▸ Textauszug:
☆ ☆ ☆ ☆ ☆
VwGH Ra 2019/13/0061

VwGHRa 2019/13/00615.2.2021

Der Verwaltungsgerichtshof hat durch den Vorsitzenden Senatspräsident Dr. Nowakowski und den Hofrat MMag. Maislinger, die Hofrätinnen Dr. Reinbacher und Dr.in Lachmayer und den Hofrat Dr. Bodis als Richter, unter Mitwirkung der Schriftführerin Mag. Schramel, über die Revision des K in W, vertreten durch Mag. Franz Kellner, Rechtsanwalt in 1010 Wien, Kärntner Ring 14, gegen das Erkenntnis des Bundesfinanzgerichts vom 26. Februar 2019, Zl. RV/7103896/2018, betreffend Einkommensteuer für die Jahre 2012 bis 2014, zu Recht erkannt:

Normen

EStG 1988 §16 Abs1
EStG 1988 §20 Abs1 Z1
EStG 1988 §20 Abs1 Z2
PendlerV 2013 §4 Abs2

European Case Law Identifier: ECLI:AT:VWGH:2021:RA2019130061.L00

 

Spruch:

Das angefochtene Erkenntnis wird wegen Rechtswidrigkeit seines Inhaltes aufgehoben.

Der Bund hat dem Revisionswerber Aufwendungen in der Höhe von € 1.346,40 binnen zwei Wochen bei sonstiger Exekution zu ersetzen.
☆ ☆ ☆ ☆ ☆
▸ Datensatzeinträge:
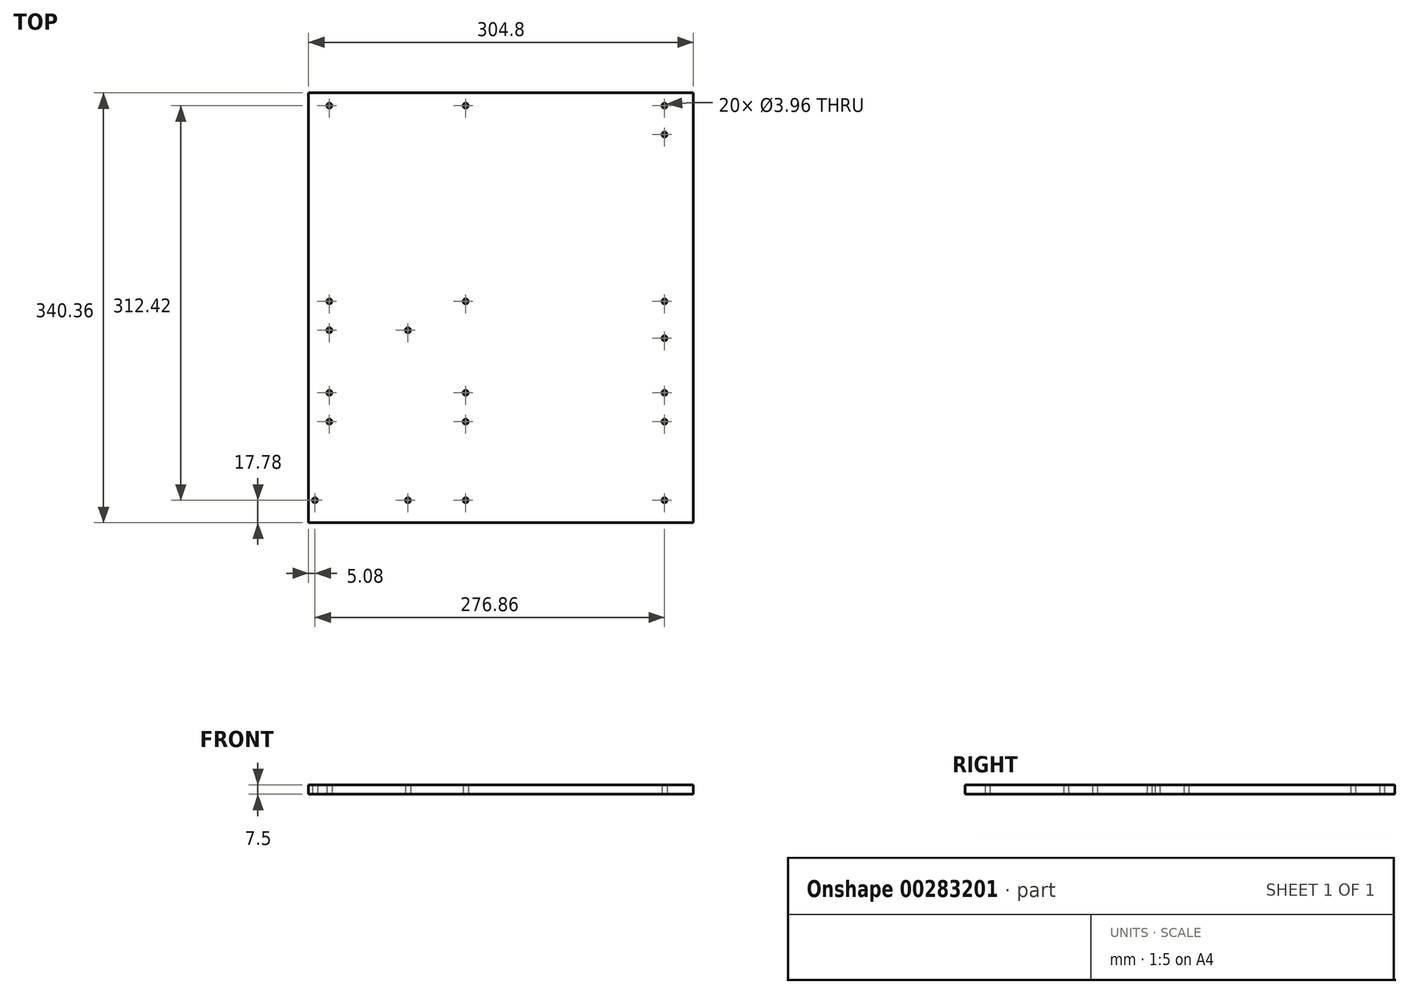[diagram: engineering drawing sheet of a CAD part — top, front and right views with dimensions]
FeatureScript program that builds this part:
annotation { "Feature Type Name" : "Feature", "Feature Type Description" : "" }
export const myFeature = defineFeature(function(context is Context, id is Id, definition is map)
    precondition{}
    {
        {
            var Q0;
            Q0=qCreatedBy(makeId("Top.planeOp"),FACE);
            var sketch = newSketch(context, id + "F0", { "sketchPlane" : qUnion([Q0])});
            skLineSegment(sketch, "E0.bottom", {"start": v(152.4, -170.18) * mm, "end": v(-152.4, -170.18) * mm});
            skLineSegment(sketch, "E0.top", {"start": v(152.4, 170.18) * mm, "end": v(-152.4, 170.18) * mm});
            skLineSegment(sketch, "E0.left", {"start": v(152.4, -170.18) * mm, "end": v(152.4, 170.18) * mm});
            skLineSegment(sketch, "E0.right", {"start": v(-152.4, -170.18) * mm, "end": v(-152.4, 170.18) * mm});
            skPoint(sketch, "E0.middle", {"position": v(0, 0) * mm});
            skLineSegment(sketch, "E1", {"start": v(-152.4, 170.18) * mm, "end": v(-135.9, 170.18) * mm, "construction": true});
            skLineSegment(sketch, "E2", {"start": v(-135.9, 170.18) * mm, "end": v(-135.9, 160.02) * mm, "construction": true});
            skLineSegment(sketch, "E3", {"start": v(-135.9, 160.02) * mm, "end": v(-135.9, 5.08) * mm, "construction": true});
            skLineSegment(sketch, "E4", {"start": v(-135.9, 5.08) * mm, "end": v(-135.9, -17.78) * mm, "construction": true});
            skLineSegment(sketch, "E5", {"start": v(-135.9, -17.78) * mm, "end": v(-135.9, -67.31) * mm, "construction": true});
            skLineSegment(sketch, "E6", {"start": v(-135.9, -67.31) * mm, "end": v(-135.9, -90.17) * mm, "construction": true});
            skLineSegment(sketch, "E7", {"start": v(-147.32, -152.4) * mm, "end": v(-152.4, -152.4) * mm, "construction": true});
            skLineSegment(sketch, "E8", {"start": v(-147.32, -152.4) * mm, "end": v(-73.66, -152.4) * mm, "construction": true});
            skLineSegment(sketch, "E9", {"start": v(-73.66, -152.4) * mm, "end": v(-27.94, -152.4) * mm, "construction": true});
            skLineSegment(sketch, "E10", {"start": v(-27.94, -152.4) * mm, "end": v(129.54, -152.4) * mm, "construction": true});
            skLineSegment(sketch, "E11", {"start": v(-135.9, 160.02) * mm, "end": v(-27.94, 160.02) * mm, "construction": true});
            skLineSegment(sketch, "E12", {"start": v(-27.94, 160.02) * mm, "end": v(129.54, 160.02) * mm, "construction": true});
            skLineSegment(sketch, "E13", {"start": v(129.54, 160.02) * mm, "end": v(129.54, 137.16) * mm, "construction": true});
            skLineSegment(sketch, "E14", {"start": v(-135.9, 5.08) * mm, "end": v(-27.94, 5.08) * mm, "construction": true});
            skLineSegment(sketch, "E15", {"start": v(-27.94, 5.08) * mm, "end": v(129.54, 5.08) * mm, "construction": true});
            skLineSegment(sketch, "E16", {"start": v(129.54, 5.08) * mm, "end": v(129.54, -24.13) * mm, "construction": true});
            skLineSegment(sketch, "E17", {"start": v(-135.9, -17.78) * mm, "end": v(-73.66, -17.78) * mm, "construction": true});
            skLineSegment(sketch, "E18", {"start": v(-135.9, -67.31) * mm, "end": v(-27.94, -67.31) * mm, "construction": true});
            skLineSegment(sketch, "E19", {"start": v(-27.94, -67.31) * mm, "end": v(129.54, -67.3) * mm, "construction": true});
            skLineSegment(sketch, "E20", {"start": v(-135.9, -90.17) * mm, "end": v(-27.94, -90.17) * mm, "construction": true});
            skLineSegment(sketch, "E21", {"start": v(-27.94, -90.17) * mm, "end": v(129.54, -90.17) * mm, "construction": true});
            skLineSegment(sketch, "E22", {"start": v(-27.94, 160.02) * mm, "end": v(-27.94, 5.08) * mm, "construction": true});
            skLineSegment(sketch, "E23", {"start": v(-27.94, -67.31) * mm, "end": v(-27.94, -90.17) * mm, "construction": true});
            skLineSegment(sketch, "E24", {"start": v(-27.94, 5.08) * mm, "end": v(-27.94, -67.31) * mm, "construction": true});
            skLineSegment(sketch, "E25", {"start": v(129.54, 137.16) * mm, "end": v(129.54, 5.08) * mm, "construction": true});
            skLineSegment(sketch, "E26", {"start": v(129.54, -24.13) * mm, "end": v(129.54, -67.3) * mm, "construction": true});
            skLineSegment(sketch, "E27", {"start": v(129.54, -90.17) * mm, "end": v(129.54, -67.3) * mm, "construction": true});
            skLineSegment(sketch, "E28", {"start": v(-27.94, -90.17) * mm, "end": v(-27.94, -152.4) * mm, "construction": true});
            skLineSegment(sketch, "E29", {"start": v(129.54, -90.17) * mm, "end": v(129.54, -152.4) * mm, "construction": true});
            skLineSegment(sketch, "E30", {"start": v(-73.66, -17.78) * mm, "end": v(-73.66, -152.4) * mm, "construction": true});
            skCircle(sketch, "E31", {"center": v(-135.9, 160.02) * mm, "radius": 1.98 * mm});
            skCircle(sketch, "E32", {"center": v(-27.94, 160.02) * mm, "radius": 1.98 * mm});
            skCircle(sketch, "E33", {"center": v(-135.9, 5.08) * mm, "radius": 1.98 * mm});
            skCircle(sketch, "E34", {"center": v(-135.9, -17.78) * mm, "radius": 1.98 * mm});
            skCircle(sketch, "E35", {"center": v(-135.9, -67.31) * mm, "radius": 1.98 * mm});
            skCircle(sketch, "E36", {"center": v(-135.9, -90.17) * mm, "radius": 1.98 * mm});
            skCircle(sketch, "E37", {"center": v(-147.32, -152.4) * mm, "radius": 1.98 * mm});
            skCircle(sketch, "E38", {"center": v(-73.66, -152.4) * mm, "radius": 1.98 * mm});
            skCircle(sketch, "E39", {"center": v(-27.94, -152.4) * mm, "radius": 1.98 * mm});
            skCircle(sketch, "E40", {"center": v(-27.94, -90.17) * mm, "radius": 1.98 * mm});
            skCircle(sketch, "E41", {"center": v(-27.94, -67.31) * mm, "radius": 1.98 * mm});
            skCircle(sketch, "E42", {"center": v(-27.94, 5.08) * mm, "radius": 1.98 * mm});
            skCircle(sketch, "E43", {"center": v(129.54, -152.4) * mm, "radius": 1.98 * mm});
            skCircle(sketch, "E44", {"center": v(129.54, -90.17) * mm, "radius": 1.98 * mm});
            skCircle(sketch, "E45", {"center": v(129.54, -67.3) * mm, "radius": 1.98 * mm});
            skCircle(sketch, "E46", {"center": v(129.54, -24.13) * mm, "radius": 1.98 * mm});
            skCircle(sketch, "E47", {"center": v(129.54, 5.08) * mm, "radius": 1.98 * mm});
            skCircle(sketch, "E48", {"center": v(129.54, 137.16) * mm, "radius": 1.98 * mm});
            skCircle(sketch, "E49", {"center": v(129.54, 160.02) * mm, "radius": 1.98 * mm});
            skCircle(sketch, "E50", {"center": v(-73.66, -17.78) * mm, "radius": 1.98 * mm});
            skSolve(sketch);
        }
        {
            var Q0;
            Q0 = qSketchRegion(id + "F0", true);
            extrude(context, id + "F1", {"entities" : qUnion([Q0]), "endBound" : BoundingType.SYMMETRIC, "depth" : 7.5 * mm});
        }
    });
☆ ☆ ☆ ☆ ☆
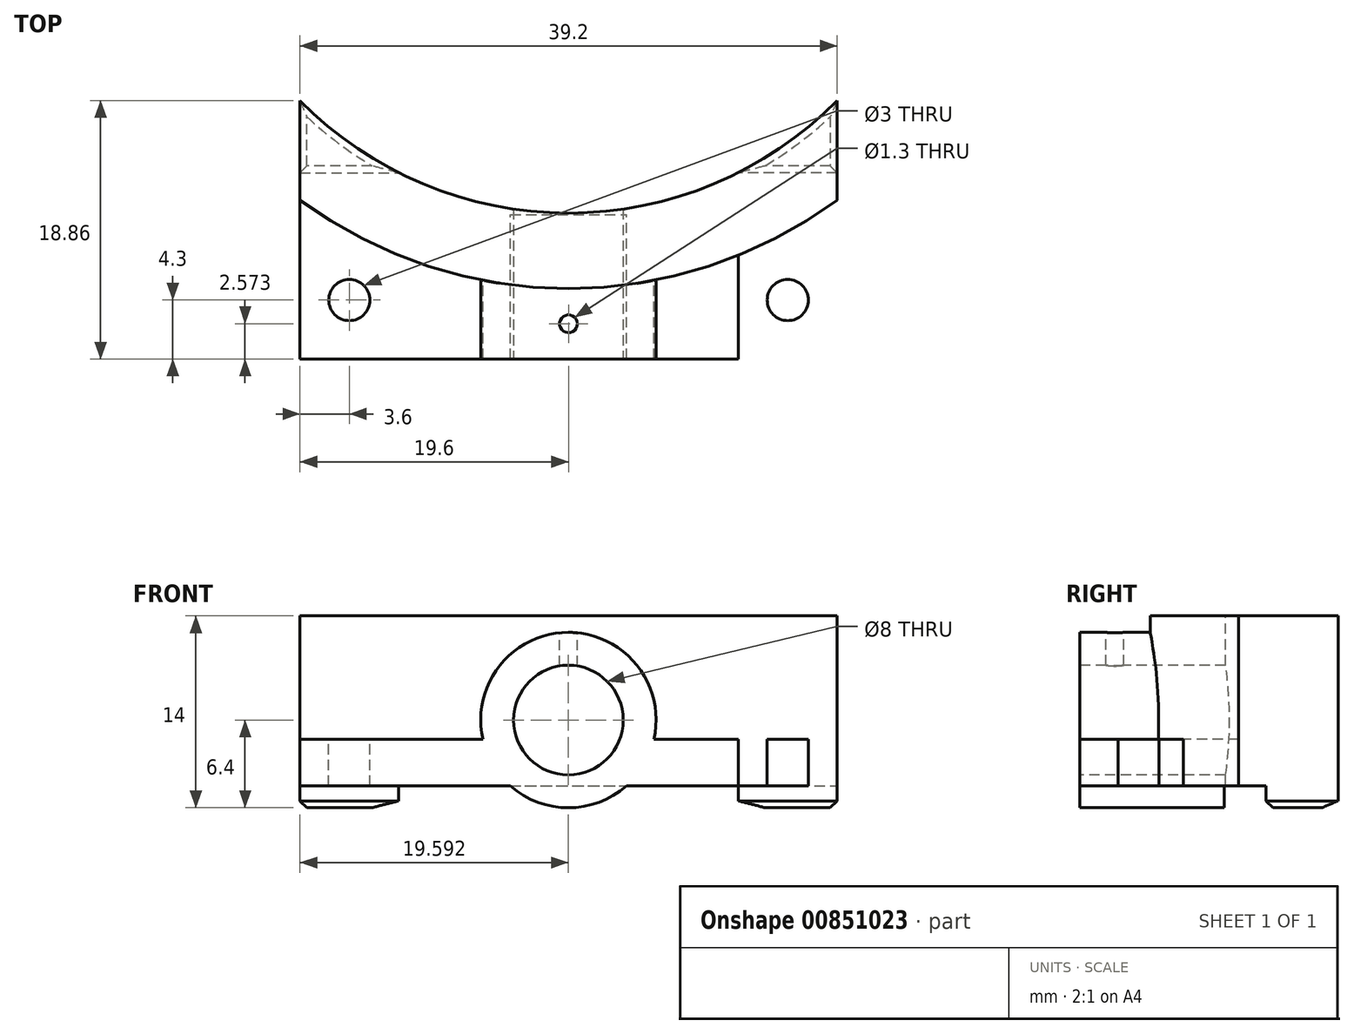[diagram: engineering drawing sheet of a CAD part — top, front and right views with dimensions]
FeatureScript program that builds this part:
☆ ☆ ☆ ☆ ☆
Gib den Textauszug zur Entscheidung des Verwaltungsgerichtshofs vollständig und wortgetreu wieder.

▸ Ergebnis:
VwGH Ra 2019/13/0061

VwGHRa 2019/13/00615.2.2021

Der Verwaltungsgerichtshof hat durch den Vorsitzenden Senatspräsident Dr. Nowakowski und den Hofrat MMag. Maislinger, die Hofrätinnen Dr. Reinbacher und Dr.in Lachmayer und den Hofrat Dr. Bodis als Richter, unter Mitwirkung der Schriftführerin Mag. Schramel, über die Revision des K in W, vertreten durch Mag. Franz Kellner, Rechtsanwalt in 1010 Wien, Kärntner Ring 14, gegen das Erkenntnis des Bundesfinanzgerichts vom 26. Februar 2019, Zl. RV/7103896/2018, betreffend Einkommensteuer für die Jahre 2012 bis 2014, zu Recht erkannt:

Normen

EStG 1988 §16 Abs1
EStG 1988 §20 Abs1 Z1
EStG 1988 §20 Abs1 Z2
PendlerV 2013 §4 Abs2

European Case Law Identifier: ECLI:AT:VWGH:2021:RA2019130061.L00

 

Spruch:

Das angefochtene Erkenntnis wird wegen Rechtswidrigkeit seines Inhaltes aufgehoben.

Der Bund hat dem Revisionswerber Aufwendungen in der Höhe von € 1.346,40 binnen zwei Wochen bei sonstiger Exekution zu ersetzen.